Anyway, fast forward two weeks and I have started my next cycle of IVF. I still have this weird feeling in my.leg and I talk to my doctor. Knowing I'm highly anxious anyway, he sends me for a d dimer blood test to put my mind at ease. Except the result came back slightly elevated. The range for negative is less than 0.5 and mine was 0.9. D dimer can be raised due to several other issues also.

I'm now freaking out. It's all I can think about. I'm focusing on my leg and feeling the sensations all the time. I'm petrified I have another DVT. I don't even know why I'm writing this.

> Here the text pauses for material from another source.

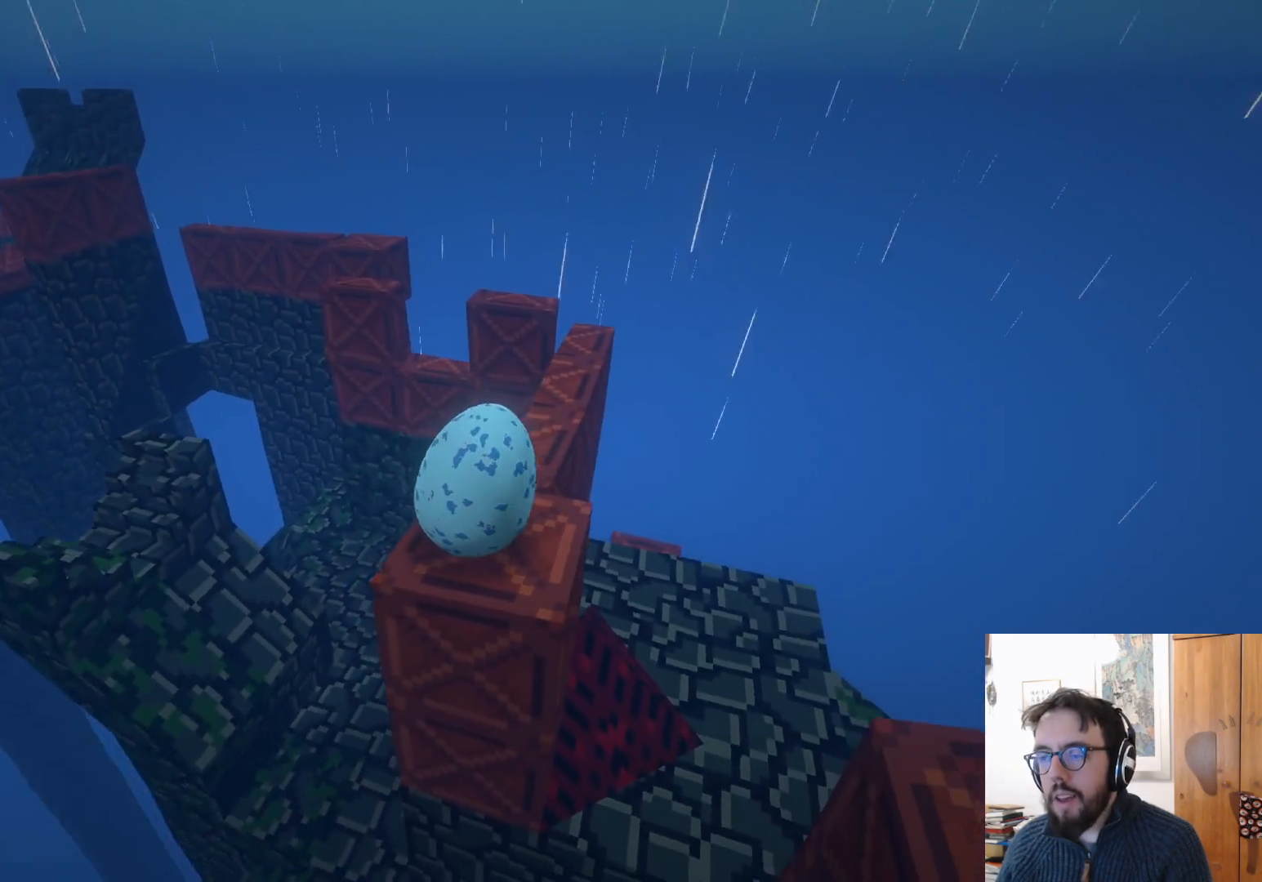
{"buttons": [], "left_stick": "up", "right_stick": "center", "events": [[333, "right_stick", "center"], [500, "left_stick", "up"]]}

I've googled different ranges and a slight increase can be caused by infection or pregnancy....has the IVF drugs played a part too? I've no idea. I just know I'm really frightened at the moment.

carriewriting
20-11-21, 12:32
Hi Pet, sorry to hear you're so frightened.

You've had one DVT and are scared of another and now you've got this slightly higher than normal blood test result, plus the stress of IVF. Your anxiety brain can't help but fear the worst and your leg most likely feels weird because of that, but of course that's no reassurance under the circumstances.

What can you do in this situation other than worry? What did your doctor tell you to do? Can I suggest you sit down and make a plan for what you will do to manage this situation so you own it rather than are overwhelmed by it.

Either you go get the leg checked for a DVT or you stay home worrying about it indefinitely.

Put a time limit on it and take action.

Also, take it from me, Google makes every anxiety so much worse. I know this, and yet my brain still gets tricked when I'm not paying attention.

All the best.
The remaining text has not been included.